A note about the Chorizo: this recipe uses Spanish-style Chorizo which is smoked vs. Mexican-style Chorizo which is fresh. Since authentic Spanish Chorizo costs a pretty penny, I have always used the chicken Chorizo sold in places like Whole Foods or Trader Joe’s. This time we used TJ’s chicken Andouille, which is a good substitute.

Asparagus and Chorizo “Tortilla” (like a frittata)

Preheat the oven to 350 degrees

2 Tablespoons olive oil, divided

6 ounces thin asparagus, tough ends discarded, cut into 1-inch pieces

2 ounces Spanish chorizo, cut into ¼-inch dice

8 eggs

1 cup grated Manchego cheese

¼ cup chopped parsley, divided (optional)

Pinch cayenne pepper (optional)

Salt and pepper to taste

Place 1 tablespoon of the olive oil in a 10-inch skillet with sloping sides over medium high heat. (The best for this is either a non-stick or a cast iron like Le Creuset). When oil is hot, add asparagus and chorizo and cook, stirring, until asparagus pieces are just tender and chorizo is slightly browned, about 4-5 minutes. Remove asparagus and chorizo from the skillet and set aside. Remove skillet from heat, wipe with a paper towel and set aside.

Whisk eggs, ½ teaspoon salt, black pepper to taste and the cayenne pepper to blend. Stir in cheese and 2 tablespoons of parsley.

Place remaining 1 tablespoon olive oil in the skillet and set on medium high heat. When the oil is hot, but not smoking, pour half the egg mixture into the pan. Cook about a minute, tilting the pan and loosening the edges with a spatula. Sprinkle the asparagus and chorizo over the eggs and then pour in the remaining egg mixture. Reduce heat to medium and cook the eggs, continuously loosening the edges with a spatula and tilting the pan to let the uncooked egg mixture run under the cooked part. Cook until the underside is golden and set but the egg mixture on top is slightly liquid, about 5 minutes.

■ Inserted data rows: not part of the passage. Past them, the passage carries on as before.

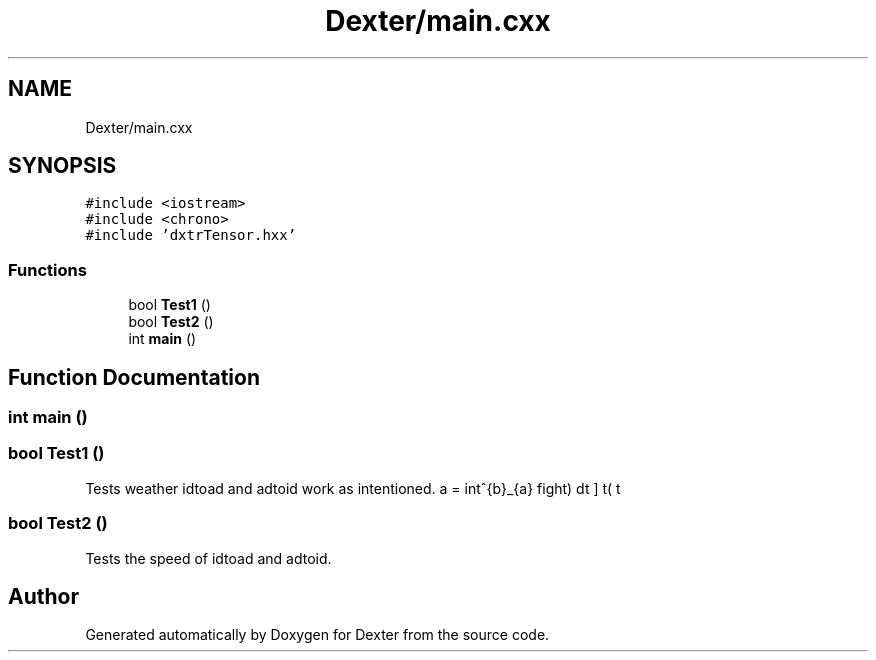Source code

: .TH "Dexter/main.cxx" 3 "Sat Apr 11 2020" "Version 0.01" "Dexter" \" -*- nroff -*-
.ad l
.nh
.SH NAME
Dexter/main.cxx
.SH SYNOPSIS
.br
.PP
\fC#include <iostream>\fP
.br
\fC#include <chrono>\fP
.br
\fC#include 'dxtrTensor\&.hxx'\fP
.br

.SS "Functions"

.in +1c
.ti -1c
.RI "bool \fBTest1\fP ()"
.br
.ti -1c
.RI "bool \fBTest2\fP ()"
.br
.ti -1c
.RI "int \fBmain\fP ()"
.br
.in -1c
.SH "Function Documentation"
.PP 
.SS "int main ()"

.SS "bool Test1 ()"
Tests weather idtoad and adtoid work as intentioned\&. \[ a = \int^{b}_{a} f \left( t \right) dt \] 
.SS "bool Test2 ()"
Tests the speed of idtoad and adtoid\&. 
.SH "Author"
.PP 
Generated automatically by Doxygen for Dexter from the source code\&.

Transfer the skillet to the center rack of the oven. Bake until top is set, about 4-5 minutes. Watch carefully so it doesn’t overcook. If the eggs on top are not done at this point, you can turn the broiler on and broil the top for 2-3 minutes.

Remove skillet from the oven and let rest for a minute. Using a spatula, carefully loosen the tortilla from the pan and slide it onto a serving plate. (The tortilla will be half to ¾-inch thick.) Garnish with remaining parsley. Serve warm or at room temperature cut into wedges.

Moroccan Tomato Salad with Preserved Lemon

Salad

4-6 cups cherry tomatoes, halved or seeded and diced fresh tomatoes

½ medium red onion, diced

½ cup cilantro, stems removed and chopped

½ cup parsley, stems removed and chopped

½ preserved lemon, diced (pulp removed and discarded)

Dressing

3 Tablespoons fruity olive oil

2-3 Tablespoons lemon juice

½ teaspoon ground cumin

Juice of one clove garlic (use garlic press to squeeze the juice and discard the pulp)

1 teaspoon paprika

Pinch of cayenne pepper

Mix all dressing ingredients thoroughly and pour over salad. Let marinate for 30 minutes. Serve as is or over a bed of lettuce on a platter.